**** Data to process

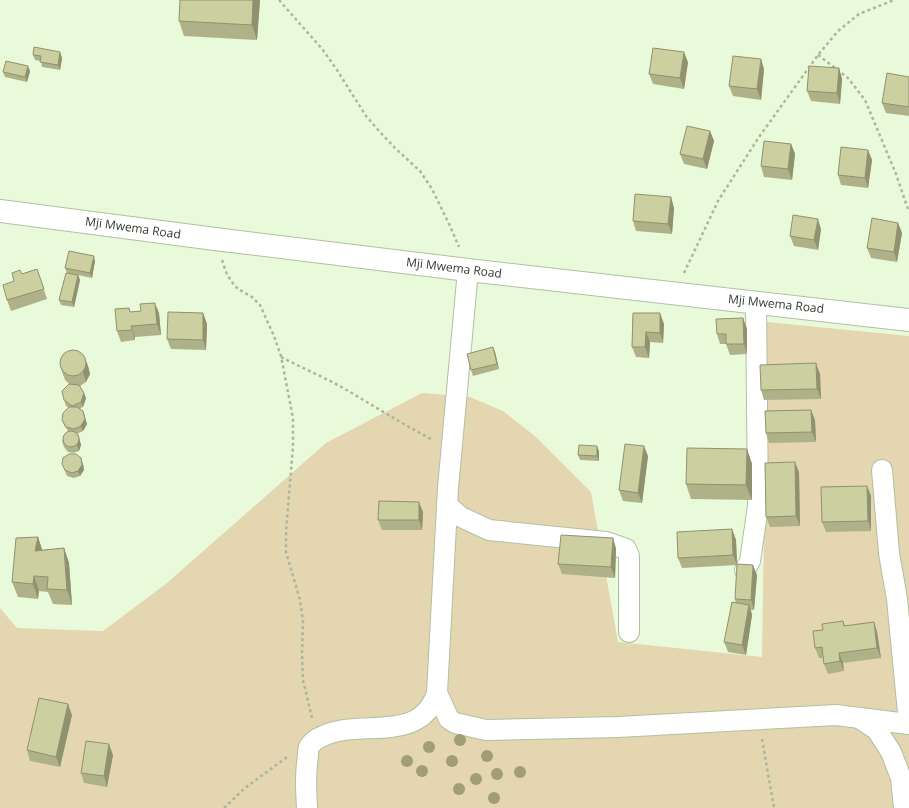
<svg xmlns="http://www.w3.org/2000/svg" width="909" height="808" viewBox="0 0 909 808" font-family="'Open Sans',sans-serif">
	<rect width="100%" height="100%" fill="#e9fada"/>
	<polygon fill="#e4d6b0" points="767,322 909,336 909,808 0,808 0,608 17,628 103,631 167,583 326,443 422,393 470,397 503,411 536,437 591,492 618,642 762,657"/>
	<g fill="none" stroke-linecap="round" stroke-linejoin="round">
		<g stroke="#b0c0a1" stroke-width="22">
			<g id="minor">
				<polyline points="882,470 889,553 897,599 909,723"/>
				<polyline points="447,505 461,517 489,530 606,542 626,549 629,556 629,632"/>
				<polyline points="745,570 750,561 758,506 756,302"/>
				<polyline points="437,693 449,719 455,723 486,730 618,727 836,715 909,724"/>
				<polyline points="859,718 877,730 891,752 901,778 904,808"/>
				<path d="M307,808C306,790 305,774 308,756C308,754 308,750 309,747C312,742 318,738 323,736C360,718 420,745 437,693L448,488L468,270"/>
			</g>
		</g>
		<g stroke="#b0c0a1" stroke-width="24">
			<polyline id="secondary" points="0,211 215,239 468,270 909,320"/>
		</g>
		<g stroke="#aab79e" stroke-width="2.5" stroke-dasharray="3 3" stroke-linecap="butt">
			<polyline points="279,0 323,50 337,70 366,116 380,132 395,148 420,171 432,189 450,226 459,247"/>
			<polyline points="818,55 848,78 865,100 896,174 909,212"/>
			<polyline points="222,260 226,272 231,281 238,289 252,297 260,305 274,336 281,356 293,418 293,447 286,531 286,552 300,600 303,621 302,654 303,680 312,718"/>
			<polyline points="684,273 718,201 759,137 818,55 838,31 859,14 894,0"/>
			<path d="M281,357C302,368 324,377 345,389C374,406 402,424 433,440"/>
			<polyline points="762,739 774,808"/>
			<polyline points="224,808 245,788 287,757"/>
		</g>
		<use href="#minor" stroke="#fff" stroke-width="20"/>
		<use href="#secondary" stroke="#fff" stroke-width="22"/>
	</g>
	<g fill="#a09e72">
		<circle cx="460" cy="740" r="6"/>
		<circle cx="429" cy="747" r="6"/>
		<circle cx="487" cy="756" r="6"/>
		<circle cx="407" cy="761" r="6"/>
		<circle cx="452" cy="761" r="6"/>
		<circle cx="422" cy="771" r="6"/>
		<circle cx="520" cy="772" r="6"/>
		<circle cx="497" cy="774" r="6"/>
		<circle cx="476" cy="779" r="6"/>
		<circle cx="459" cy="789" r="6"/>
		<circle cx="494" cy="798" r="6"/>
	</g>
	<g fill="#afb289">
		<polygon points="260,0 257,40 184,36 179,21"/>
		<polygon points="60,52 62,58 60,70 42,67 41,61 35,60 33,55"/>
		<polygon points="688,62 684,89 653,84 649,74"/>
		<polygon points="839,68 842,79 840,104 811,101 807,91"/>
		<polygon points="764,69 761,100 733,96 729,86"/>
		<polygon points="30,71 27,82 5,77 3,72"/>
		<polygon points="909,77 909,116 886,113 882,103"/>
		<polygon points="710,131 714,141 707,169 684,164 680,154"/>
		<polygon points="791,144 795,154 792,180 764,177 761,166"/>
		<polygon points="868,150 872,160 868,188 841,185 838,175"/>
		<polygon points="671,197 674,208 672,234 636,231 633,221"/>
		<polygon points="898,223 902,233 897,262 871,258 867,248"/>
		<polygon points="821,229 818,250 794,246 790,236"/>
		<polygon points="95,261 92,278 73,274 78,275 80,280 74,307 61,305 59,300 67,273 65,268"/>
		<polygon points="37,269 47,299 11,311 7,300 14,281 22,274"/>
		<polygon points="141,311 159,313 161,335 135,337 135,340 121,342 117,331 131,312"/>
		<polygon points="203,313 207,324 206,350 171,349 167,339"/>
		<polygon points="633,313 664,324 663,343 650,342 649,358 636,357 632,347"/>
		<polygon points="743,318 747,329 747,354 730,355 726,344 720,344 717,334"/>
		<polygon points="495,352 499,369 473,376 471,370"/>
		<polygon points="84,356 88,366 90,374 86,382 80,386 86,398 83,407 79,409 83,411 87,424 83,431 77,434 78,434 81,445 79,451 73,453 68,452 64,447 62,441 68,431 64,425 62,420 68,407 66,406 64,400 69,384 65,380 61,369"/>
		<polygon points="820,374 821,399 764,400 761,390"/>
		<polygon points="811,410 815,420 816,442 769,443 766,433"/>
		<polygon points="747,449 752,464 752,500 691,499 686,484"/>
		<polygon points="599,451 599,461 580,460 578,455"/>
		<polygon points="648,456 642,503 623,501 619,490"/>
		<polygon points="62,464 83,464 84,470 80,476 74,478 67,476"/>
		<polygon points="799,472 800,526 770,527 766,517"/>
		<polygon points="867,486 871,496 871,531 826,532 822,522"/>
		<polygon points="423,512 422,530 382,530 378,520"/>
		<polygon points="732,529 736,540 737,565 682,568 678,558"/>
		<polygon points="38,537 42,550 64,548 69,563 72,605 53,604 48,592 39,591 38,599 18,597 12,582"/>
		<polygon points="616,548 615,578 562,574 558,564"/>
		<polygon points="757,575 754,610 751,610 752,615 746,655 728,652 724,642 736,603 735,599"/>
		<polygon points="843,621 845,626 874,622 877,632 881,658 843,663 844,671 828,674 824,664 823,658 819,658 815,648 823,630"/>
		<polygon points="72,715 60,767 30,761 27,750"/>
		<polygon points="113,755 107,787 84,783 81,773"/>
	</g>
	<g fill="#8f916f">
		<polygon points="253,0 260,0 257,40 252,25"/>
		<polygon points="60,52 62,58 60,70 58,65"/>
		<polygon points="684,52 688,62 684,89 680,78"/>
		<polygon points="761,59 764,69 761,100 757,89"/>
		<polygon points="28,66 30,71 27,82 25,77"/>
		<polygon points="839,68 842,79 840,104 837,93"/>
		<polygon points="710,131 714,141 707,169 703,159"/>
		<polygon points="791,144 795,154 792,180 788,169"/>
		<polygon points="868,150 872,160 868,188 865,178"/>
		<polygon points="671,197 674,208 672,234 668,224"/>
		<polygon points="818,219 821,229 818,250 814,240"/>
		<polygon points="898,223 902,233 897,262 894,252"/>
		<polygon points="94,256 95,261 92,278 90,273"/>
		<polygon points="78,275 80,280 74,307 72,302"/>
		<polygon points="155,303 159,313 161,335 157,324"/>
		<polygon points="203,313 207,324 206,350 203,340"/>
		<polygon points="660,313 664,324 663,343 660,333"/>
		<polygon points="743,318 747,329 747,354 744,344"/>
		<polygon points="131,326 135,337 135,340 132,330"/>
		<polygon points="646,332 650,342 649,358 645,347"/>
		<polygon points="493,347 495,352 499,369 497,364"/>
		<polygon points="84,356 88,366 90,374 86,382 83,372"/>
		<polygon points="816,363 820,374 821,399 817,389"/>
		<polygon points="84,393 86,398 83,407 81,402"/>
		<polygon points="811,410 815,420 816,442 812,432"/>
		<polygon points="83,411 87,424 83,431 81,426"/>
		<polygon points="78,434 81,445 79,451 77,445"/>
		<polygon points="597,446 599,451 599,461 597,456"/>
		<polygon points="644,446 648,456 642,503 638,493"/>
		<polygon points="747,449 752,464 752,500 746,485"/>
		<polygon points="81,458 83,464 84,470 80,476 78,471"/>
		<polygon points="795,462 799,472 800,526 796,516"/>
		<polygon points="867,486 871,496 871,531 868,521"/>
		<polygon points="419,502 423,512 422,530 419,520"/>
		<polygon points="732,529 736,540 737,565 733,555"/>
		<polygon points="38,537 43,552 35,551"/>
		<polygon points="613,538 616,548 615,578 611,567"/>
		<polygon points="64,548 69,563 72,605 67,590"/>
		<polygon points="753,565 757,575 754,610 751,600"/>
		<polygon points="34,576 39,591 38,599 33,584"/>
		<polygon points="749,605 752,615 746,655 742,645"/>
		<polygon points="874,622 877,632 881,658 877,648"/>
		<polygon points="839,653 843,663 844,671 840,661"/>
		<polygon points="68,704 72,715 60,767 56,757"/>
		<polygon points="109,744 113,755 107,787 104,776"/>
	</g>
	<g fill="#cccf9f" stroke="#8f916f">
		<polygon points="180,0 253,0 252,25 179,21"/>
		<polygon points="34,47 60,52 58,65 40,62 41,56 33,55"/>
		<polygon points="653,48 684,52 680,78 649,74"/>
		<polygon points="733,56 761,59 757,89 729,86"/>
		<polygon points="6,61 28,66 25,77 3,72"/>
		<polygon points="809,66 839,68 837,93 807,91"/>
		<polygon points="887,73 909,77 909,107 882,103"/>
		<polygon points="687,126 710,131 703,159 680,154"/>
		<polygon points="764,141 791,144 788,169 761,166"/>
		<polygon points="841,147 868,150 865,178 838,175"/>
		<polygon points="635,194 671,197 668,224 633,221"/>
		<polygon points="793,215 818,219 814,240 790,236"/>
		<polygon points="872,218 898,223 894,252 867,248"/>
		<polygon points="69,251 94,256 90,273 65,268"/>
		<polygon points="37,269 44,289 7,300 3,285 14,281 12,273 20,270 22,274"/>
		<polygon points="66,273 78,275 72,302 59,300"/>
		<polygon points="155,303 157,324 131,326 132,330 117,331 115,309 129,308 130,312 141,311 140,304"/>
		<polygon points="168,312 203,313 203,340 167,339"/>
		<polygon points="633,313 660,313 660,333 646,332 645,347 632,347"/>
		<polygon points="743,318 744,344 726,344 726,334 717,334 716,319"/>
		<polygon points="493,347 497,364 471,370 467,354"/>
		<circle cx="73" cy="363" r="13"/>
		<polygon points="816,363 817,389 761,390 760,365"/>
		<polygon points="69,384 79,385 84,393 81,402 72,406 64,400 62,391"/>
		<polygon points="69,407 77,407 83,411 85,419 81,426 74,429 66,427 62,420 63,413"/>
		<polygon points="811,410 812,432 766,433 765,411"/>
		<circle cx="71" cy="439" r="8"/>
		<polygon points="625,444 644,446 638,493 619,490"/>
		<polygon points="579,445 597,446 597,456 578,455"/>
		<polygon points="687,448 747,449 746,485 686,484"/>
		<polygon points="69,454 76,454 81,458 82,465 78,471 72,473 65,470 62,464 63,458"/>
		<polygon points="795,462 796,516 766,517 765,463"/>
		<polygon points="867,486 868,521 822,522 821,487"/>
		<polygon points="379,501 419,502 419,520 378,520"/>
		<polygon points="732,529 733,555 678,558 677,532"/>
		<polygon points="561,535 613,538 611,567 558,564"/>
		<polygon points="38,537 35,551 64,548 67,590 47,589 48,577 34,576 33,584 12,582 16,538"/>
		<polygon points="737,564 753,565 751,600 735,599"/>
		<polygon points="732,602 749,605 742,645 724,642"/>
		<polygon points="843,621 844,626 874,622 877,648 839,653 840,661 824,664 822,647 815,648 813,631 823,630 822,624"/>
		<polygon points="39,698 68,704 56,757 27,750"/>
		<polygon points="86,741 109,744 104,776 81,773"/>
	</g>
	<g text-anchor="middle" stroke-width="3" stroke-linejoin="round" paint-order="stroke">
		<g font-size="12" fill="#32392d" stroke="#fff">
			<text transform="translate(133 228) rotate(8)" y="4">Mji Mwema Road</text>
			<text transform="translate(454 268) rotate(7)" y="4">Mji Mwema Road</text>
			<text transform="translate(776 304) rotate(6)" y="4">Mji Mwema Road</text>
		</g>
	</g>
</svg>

********

• **What you will do**
One number makes up the answer: the number of lines among the entries that include the word "round".

• **Answer to this task**
2